# [What the exercise asks]
Give all of the data below again exactly, and drop the images.

# [Data for processing]
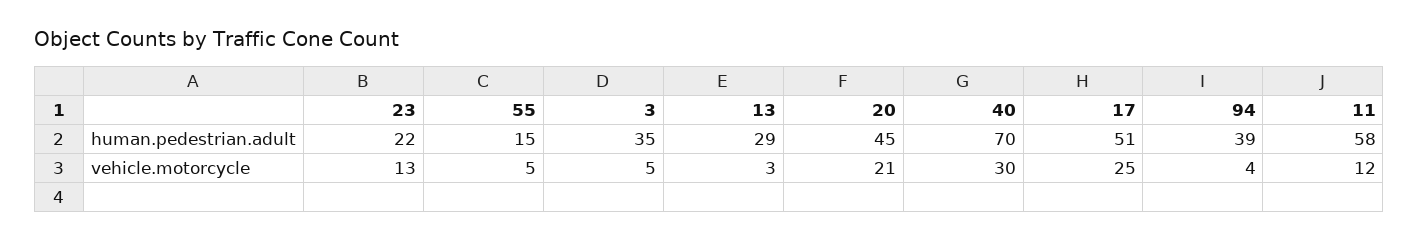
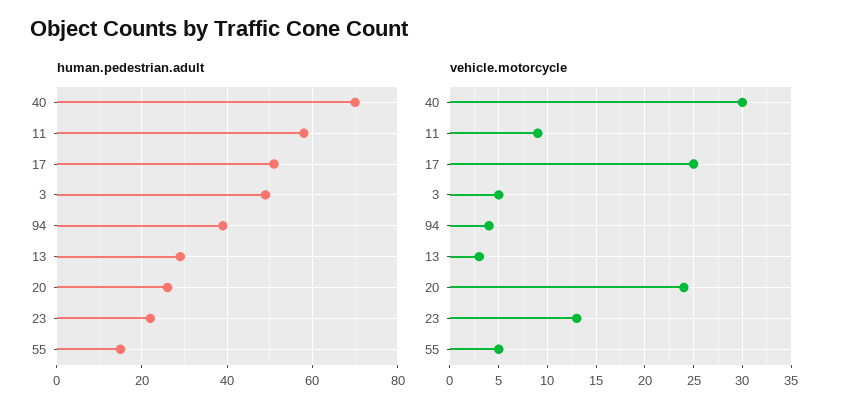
  {
    "human.pedestrian.adult": {
      "23": 22,
      "55": 15,
-     "3": 35,
+     "3": 50,
      "13": 29,
-     "20": 45,
+     "20": 25,
      "40": 70,
      "17": 51,
      "94": 39,
      "11": 58
    },
    "vehicle.motorcycle": {
      "23": 13,
      "55": 5,
      "3": 5,
      "13": 3,
-     "20": 21,
+     "20": 24,
      "40": 30,
      "17": 25,
      "94": 4,
-     "11": 12
+     "11": 9
    }
  }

# [Task solution]
  {
    "human.pedestrian.adult": {
      "23": 22,
      "55": 15,
-     "3": 35,
+     "3": 50,
      "13": 29,
-     "20": 45,
+     "20": 25,
      "40": 70,
      "17": 51,
      "94": 39,
      "11": 58
    },
    "vehicle.motorcycle": {
      "23": 13,
      "55": 5,
      "3": 5,
      "13": 3,
-     "20": 21,
+     "20": 24,
      "40": 30,
      "17": 25,
      "94": 4,
-     "11": 12
+     "11": 9
    }
  }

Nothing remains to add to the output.